Methods: The immortalized human trophoblast cell line HTR-8/svneo and the choriocarcinoma cell line JEG-3 were transfected with miR-21 inhibitor. Total RNA was extracted and RNA quality and quantity were determined by spectrophotometer (Nanodrop 1000). MiRNA-21 expression was quantified by qPCR using TaqmanâmiRNA single assay. Cell growth and invasion were followed after transfection with miR-21 inhibitor for up to 72 hr by BrdU assay and Matrigel invasion assay. Potential targets of miR-21 were analyzed by RT-PCR.

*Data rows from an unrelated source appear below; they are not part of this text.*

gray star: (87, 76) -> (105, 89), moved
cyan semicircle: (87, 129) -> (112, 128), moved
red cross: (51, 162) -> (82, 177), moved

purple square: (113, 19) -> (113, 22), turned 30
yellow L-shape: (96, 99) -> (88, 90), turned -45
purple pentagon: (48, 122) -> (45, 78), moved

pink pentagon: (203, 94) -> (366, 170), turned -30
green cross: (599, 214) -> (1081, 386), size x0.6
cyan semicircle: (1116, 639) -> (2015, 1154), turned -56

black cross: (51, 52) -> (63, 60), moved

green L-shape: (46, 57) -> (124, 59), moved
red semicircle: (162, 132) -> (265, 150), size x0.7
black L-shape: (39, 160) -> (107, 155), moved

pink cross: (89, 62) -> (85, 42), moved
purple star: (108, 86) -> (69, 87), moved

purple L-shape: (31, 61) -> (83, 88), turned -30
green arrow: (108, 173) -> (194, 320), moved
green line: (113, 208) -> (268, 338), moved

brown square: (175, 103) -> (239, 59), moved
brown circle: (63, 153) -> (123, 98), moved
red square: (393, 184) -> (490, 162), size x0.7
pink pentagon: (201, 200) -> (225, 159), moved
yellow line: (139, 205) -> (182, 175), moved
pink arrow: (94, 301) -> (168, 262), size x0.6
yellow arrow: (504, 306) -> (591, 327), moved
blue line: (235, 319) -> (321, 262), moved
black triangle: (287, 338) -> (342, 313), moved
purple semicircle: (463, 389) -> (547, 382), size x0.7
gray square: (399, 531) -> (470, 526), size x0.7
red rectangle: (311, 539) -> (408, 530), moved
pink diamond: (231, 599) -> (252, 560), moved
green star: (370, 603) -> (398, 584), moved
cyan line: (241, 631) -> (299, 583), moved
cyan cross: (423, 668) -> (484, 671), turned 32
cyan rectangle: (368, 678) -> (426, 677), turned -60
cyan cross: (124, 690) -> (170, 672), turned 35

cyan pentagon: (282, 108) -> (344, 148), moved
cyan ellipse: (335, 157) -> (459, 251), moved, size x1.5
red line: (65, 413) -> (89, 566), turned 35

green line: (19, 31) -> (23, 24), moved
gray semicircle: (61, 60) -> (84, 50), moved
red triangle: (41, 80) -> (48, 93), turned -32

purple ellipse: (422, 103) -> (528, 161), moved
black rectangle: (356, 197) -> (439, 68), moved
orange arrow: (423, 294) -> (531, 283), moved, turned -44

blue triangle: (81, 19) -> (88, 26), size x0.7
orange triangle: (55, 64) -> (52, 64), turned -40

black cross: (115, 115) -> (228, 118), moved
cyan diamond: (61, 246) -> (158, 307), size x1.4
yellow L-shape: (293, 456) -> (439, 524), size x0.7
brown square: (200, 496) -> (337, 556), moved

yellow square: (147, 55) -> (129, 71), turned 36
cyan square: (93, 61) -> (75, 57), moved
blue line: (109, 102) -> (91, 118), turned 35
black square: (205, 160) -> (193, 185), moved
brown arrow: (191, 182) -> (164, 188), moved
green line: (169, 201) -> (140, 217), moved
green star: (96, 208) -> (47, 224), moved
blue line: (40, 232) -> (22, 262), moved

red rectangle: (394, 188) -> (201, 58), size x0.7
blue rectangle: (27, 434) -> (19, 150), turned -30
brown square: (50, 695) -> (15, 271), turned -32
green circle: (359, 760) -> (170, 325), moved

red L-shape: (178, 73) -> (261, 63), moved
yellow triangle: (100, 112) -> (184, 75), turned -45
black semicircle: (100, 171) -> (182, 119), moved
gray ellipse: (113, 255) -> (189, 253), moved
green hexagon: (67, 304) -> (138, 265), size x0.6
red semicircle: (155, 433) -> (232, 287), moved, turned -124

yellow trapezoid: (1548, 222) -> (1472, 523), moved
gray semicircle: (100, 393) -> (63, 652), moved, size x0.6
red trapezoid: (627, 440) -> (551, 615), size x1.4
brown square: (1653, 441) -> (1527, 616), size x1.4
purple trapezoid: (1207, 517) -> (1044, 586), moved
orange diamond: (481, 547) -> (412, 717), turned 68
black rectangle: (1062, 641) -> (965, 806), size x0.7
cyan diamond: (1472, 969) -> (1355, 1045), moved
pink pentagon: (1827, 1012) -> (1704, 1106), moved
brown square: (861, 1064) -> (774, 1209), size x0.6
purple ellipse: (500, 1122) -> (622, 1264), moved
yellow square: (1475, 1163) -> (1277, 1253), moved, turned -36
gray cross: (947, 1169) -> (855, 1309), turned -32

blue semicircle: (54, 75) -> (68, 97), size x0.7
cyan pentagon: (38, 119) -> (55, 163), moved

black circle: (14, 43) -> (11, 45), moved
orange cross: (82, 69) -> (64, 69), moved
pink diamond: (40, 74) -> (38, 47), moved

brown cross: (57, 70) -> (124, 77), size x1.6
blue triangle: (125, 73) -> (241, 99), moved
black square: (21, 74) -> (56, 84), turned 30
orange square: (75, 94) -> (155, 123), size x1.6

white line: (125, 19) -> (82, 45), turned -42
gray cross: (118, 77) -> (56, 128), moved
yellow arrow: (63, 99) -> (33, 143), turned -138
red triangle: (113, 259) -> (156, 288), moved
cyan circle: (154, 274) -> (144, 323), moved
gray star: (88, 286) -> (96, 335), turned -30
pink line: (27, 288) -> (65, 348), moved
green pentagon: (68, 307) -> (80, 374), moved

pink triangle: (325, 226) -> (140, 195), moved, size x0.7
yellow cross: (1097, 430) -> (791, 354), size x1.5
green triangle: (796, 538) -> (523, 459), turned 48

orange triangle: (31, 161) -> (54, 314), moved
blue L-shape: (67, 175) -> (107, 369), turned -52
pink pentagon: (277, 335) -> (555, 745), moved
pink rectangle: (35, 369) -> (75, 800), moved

Results: MiR-21 expression was higher in HTR-8/svneo cells than in JEG-3 cells.
In JEG-3 cells, miR-21 inhibition significantly increased proliferation while over-expression resulted in a decreased proliferation when compared to untreated cells and negative control cells. Moreover, JEG-3 cells demonstrated significant reduction of invasion after inhibition of miR-21 expression. Knockdown of miR-21 in HTR-8/svneo cells significantly suppressed proliferation compared to untreated cells and negative control cells, but no change was observed in invasion. MiR-21 inhibitor inhibited expression of PTEN in JEG-3 cells, while increased it in HTR-8/svneo cells.
Conclusions: Both cell lines express miR-21 but in different levels. MiR-21 plays an important role on regulating cell growth and invasion in trophoblast cells possibly by a mechanism that involves control of PTEN expression.